Abstract Transfer RNA (tRNA) are non-coding RNAs that bring amino acids to ribosomes during translation. Recent studies have shown that cleaved fragments derived from tRNA (tRFs) serve regulatory roles in epigenetics, signaling, transcription, and translation. tRFs can be released from cells and can be found in extracellular vesicles to perform some aspects of paracrine signaling. Utilizing high throughput small RNA sequencing, we have identified over 750 uniquely or multi-mapped (6.9% of total sRNA mapped reads) tRFs in extracellular vesicles of high-grade glioma (IDH-WT) patient plasma. By performing differential expression analysis, we identified 6 upregulated tRFs and 36 downregulated tRFs between high-grade glioma plasma EVs and non-cancer controls (n = 14, FDR<0.05). Differentially expressed tRFs (all 42) were further analyzed using bioinformatic techniques (RNAhybrid and IntaRNA) to predict potential gene targets. By performing gene ontology analysis (ShinyGO) we found that 70 of 75 genes related to glioma formation were identified as potential gene targets, indicating a possible role of tRFs in the regulation and formation of gliomas. A number of differentially expressed tRFs were predicted to target cancer-related genes including Metastasis Associated Lung Adenocarcinoma Transcript 1 (MALAT-1).

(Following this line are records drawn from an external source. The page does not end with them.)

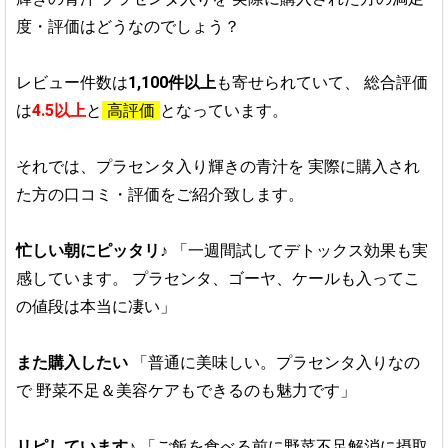
度・評価はどうなのでしょう？
レビュー件数は
1,100件以上
も寄せられていて、
総合評価
は
4.5以上
と
高評価
となっています。
それでは、プラセンタ入り輝きの青汁を
実際に購入され
た方の口コミ・評価をご紹介致します。
忙しい朝にピッタリ♪
「一週間試してデトックス効果も実
感しています。
プラセンタ、ゴーヤ、ケールも入ってこ
の値段は本当に凄い」
また購入したい
「普通に美味しい。プラセンタ入りなの
で
野菜不足＆美容ケアもできるのも魅力です」
リピしています♪
「ご飯を食べる前に野菜不足解消に摂取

This analysis demonstrates that tRFs may serve as important biomarkers and regulators with therapeutic potential in the future Citation Format: Thomson R Phinney, Ali Alwadei, Gabriel Gabriel Wajnberg, Jae Han, Simi Chacko, Kathleen Attwood, Jeremy Roy, Adriennne Weeks. tRNA fragments extracted from patient plasma extra cellular vesicles display potential as biomarkers for high-grade glioma [abstract]. In: Proceedings of the AACR Special Conference: Liquid Biopsy: From Discovery to Clinical Implementation; 2024 Nov 13-16; San Diego, CA. Philadelphia (PA): AACR; Clin Cancer Res 2024;30(21_Suppl):Abstract nr B021.